▶ _Text shown_:
- - -

Published on February 23rd, 2015 | by Dave Scaddan


The Feedback Society’s Week in Music

Albums we’ve been discussing over drinks this week at The Feedback Society, from Dan Deacon and Pond to Funkadelic and the soundtrack to The Guest.


Joker – The Mainframe

Five years ago, Joker was a 21 year-old emerging from the hype of a new breed of dance music.  He was confidently releasing one genre-expanding single after another until the dubstep label could no longer contain him.  Like many great electronic instrumentalists and producers have recently (see MSTRKRFT, Royksopp (before Robyn), Daft Punk, Skrillex) Joker made some very questionable choices in terms of the guest vocalists he selected for his full-length debut, placing singers over tracks that never really needed them.  Then he released an instrumental remix album of his earlier singles, almost like an, ‘oops, remember what I’m really great at?’ statement that set the table for The Mainframe.  The new record is back to business.  A couple of tracks support decent vocal parts, but mostly this is an overtly epic build of instrumental numbers.  Synth horns and wonky pitch shifts accent a set of electronic tracks that are upbeat, but not really dancy; more like a record to groove to than one to move to.  Joker wants us to take this in like an album, and it works like that, but it works just as well or better one track at a time, which has always been the deal with this kid from Bristol, so take it as it comes, but take it.

- - -

▶ _Short task a_: List the acts that the music review gives in parentheses as examples of electronic instrumentalists and producers.

[Data items]
- - -

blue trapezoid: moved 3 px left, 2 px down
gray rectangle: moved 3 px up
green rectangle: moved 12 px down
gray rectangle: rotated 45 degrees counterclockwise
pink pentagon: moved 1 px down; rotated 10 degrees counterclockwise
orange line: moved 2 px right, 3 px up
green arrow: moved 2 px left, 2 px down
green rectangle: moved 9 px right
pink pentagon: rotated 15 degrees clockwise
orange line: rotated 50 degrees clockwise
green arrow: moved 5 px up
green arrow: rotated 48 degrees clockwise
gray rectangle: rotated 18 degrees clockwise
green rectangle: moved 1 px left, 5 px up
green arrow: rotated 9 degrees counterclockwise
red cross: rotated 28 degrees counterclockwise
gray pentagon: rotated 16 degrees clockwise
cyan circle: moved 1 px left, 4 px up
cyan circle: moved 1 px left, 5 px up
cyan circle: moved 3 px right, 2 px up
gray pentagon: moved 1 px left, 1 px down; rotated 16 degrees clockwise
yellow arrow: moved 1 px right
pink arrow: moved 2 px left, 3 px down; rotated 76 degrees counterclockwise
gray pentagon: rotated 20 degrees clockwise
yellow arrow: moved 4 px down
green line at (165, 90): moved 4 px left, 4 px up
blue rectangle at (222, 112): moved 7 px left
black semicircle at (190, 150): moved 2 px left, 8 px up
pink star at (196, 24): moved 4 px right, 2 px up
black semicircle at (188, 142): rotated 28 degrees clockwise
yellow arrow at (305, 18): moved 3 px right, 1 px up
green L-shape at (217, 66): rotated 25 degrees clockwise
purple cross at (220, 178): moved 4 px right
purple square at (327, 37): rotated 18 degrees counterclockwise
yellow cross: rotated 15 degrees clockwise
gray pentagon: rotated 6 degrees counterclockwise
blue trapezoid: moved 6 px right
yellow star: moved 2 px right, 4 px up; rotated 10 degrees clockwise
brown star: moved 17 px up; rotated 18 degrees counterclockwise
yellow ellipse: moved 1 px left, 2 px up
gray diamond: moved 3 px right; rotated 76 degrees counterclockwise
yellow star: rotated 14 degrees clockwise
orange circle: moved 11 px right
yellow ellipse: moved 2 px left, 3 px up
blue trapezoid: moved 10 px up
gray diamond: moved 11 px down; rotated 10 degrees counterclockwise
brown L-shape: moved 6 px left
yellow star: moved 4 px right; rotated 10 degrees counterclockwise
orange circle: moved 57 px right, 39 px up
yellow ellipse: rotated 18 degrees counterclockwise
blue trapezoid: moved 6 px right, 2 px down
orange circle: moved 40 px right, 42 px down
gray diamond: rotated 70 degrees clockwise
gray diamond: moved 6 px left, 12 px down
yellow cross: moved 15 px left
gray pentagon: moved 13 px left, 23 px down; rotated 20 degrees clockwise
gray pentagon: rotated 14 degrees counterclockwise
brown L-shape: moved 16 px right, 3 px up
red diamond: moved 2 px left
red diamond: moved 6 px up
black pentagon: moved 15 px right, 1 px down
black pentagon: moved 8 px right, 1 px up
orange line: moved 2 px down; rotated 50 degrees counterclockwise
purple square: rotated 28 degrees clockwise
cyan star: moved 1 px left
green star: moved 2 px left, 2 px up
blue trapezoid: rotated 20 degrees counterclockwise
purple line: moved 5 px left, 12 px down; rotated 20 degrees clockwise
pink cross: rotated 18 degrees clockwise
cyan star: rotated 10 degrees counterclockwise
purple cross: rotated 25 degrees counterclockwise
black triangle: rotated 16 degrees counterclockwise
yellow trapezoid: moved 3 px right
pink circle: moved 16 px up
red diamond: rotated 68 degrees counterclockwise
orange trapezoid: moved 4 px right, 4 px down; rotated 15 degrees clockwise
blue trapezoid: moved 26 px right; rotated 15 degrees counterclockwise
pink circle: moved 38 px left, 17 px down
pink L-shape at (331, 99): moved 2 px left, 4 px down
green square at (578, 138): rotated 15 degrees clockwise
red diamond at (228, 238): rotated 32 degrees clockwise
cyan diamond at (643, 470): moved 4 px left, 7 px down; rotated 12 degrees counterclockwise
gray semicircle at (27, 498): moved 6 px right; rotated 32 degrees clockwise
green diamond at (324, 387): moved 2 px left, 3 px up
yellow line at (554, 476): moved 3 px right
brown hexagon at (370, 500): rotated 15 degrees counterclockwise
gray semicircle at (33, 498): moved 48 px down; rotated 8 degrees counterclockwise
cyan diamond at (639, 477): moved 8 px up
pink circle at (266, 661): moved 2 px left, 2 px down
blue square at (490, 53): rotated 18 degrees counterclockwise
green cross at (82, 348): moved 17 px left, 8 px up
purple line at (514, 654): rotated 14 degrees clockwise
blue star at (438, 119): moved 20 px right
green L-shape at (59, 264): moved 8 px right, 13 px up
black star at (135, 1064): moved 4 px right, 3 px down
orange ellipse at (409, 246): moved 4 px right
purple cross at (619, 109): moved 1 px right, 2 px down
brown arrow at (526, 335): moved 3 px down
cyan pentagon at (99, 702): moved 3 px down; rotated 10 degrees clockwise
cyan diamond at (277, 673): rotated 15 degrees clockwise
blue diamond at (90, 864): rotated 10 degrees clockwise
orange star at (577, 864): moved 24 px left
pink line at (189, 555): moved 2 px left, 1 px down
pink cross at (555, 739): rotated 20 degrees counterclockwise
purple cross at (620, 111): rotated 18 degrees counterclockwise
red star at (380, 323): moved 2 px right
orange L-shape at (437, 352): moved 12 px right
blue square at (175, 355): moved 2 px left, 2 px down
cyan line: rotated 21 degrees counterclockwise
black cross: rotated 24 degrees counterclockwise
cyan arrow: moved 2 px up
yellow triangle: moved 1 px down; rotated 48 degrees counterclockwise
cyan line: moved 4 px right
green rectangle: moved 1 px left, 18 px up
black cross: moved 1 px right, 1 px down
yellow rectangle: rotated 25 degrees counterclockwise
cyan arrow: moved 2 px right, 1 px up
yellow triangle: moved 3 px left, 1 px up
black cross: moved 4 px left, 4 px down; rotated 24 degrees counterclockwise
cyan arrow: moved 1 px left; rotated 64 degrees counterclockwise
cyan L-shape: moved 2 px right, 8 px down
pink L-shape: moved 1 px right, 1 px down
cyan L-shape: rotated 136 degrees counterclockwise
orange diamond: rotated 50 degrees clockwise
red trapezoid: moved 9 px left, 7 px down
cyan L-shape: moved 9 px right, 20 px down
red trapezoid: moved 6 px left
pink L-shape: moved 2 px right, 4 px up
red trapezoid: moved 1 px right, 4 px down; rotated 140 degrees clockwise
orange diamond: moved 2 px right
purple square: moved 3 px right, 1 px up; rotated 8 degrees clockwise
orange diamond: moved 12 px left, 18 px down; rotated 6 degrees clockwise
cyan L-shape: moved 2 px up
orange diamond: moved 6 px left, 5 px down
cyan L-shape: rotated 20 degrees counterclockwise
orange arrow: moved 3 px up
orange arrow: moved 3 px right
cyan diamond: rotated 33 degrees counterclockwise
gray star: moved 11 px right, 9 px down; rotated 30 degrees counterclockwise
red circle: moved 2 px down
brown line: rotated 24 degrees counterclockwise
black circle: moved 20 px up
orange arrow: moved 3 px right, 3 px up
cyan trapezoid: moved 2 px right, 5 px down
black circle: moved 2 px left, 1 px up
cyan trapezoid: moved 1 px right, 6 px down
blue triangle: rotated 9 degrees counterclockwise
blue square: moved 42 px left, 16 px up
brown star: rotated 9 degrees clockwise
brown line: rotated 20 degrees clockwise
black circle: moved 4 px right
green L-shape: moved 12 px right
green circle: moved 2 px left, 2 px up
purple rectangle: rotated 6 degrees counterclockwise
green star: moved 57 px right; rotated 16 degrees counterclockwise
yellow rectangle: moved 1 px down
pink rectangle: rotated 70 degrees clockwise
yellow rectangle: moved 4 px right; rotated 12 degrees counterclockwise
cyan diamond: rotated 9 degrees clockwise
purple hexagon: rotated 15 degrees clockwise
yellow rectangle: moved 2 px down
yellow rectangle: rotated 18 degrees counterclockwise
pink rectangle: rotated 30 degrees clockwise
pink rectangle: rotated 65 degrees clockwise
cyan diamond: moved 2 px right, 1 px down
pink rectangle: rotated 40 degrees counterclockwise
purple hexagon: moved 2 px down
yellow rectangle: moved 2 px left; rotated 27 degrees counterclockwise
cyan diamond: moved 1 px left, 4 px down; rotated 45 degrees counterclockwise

- - -

▶ _Short task b_: Rewrite the records from their first line through the line with "green arrow: moved 2 px left, 2 px down", putting "square" in place of "rectangle" and changing nothing else. Give only those lines.

▶ _Solution a_: MSTRKRFT, Royksopp, Daft Punk, Skrillex

▶ _Solution b_:
blue trapezoid: moved 3 px left, 2 px down
gray square: moved 3 px up
green square: moved 12 px down
gray square: rotated 45 degrees counterclockwise
pink pentagon: moved 1 px down; rotated 10 degrees counterclockwise
orange line: moved 2 px right, 3 px up
green arrow: moved 2 px left, 2 px down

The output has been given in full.